Энергия меняется в одно мгновение.
Мы никогда не оставались одни вот так, вне школы.
Возможности бесконечны. Мы можем, наконец, заняться этим. Применить силу. Изуродовать. Покалечить. Хуже.
Какое-то время мы оба молчим, а затем Ной поворачивается ко мне и наклоняет голову, словно что-то обдумывая.
— Может, нам стоит установить какие-то основные правила? — наконец спрашивает он.
Мое сердце пропускает удар, а затем мчится вдогонку.
— Например?
— Например, не спать с руководителем программы?
Теперь моя очередь сдерживать фырканье.
— Оказался в искушении? — я поднимаю руки в знак поражения. — Эй, дерзай.
Ною не нравится мое милое поведение. Он действительно думает, что между мной и Лоренцо что-то назревает. Так ли это? Боже, это было бы здорово.
— Хорошо, вот, держи, — говорит Лоренцо, поспешно возвращаясь с небольшой аптечкой в руках. Ной все еще не сводит с меня взгляд, и его глаза немного сужаются, может быть, в знак предупреждения, а может просто в знак доброго веселья. Я смотрю на Лоренцо, благодарю его и улыбаюсь.

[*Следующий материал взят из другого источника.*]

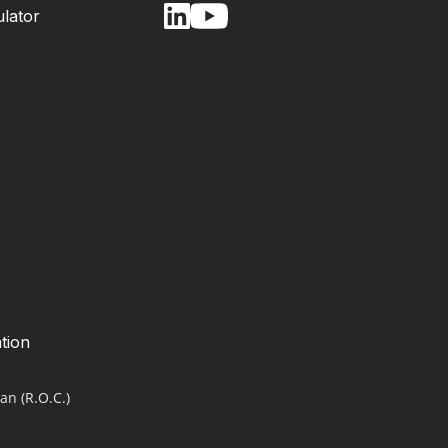
lator
tion
an (R.O.C.)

— Я уверен, что тебе не терпится устроиться до обеда, — говорит он мне. — Если ты хочешь промыть ногу, то ванная в конце коридора.
Именно туда я и направляюсь, как только беру свои туалетные принадлежности и сменную одежду.

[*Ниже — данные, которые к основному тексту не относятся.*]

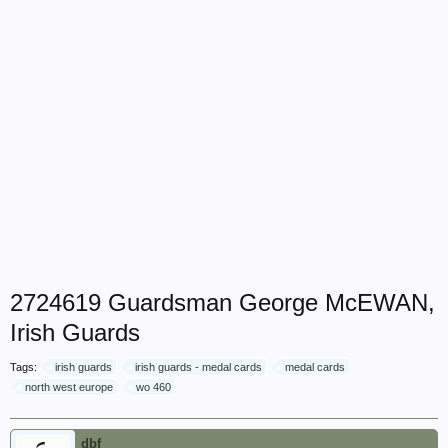
2724619 Guardsman George McEWAN,
Irish Guards
Tags:
irish guards
irish guards - medal cards
medal cards
north west europe
wo 460
dbf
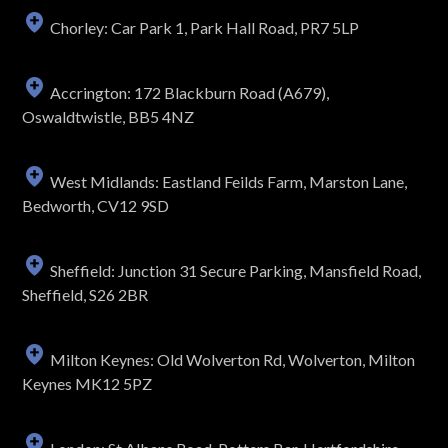
Chorley: Car Park 1, Park Hall Road, PR7 5LP
Accrington: 172 Blackburn Road (A679),
Oswaldtwistle, BB5 4NZ
West Midlands: Eastland Feilds Farm, Marston Lane,
Bedworth, CV12 9SD
Sheffield: Junction 31 Secure Parking, Mansfield Road,
Sheffield, S26 2BR
Milton Keynes: Old Wolverton Rd, Wolverton, Milton
Keynes MK12 5PZ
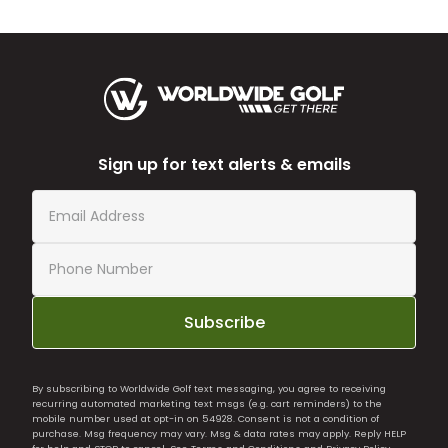
Sign up for text alerts & emails
Subscribe
By subscribing to Worldwide Golf text messaging, you agree to receiving
recurring automated marketing text msgs (e.g. cart reminders) to the
mobile number used at opt-in on 54928. Consent is not a condition of
purchase. Msg frequency may vary. Msg & data rates may apply. Reply HELP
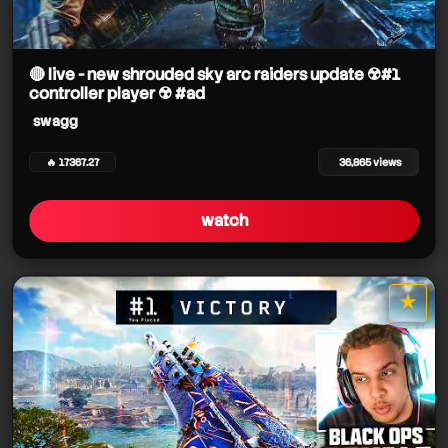
🔴 live - new shrouded sky arc raiders update ☢️#1
controller player ☢️ #ad
swagg
🔥 17367.27
36,865 views
watch
★
star it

Общая ванная комната намного лучше, чем я ожидала. Никакого грязного кафеля, покрытого илом, никаких засохших унитазов. Вдоль одной стены — ряд душевых кабинок с новыми непрозрачными пластиковыми шторками. Вдоль другой — раковины и зеркала. Туалеты разделены на три отдельные комнаты с настоящими дверями. Окна с матовым стеклом пропускают теплый послеполуденный солнечный свет.
В информационном пакете я прочитала, что раз в неделю в школу приезжает прачечная, поэтому возле душевых лежат сложенные свежие полотенца. Я направляюсь к ним — не терпится смыть с себя уличные микробы, которые последние полчаса мариновались на моей коленке, — когда замечаю собственное отражение в одном из зеркал и замираю.
Ууф.
Я в полном беспорядке. Мои волосы выбились из аккуратного хвоста. Короткие волосики возле моего лица завились в пушистые колечки. Тушь размазалась, а мои щеки все еще красные после поездки в метро. Быстрая проверка запаха подтверждает, что да, от меня исходит этот неприятный запах.

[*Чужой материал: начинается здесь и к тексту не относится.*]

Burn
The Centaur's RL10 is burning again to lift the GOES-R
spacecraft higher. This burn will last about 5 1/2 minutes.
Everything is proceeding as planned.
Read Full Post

Боже правый, как вообще кто-то может находиться рядом со мной?!
В этот момент дверь в туалет открывается, и в комнату заглядывает сопровождающая, ее глаза расширены от удивления.
Я ожидала, что она представится, но первыми словами из ее уст были:
— Господи! Кто этот красавчик?
И, к несчастью для меня… не думаю, что она говорит о Лоренцо.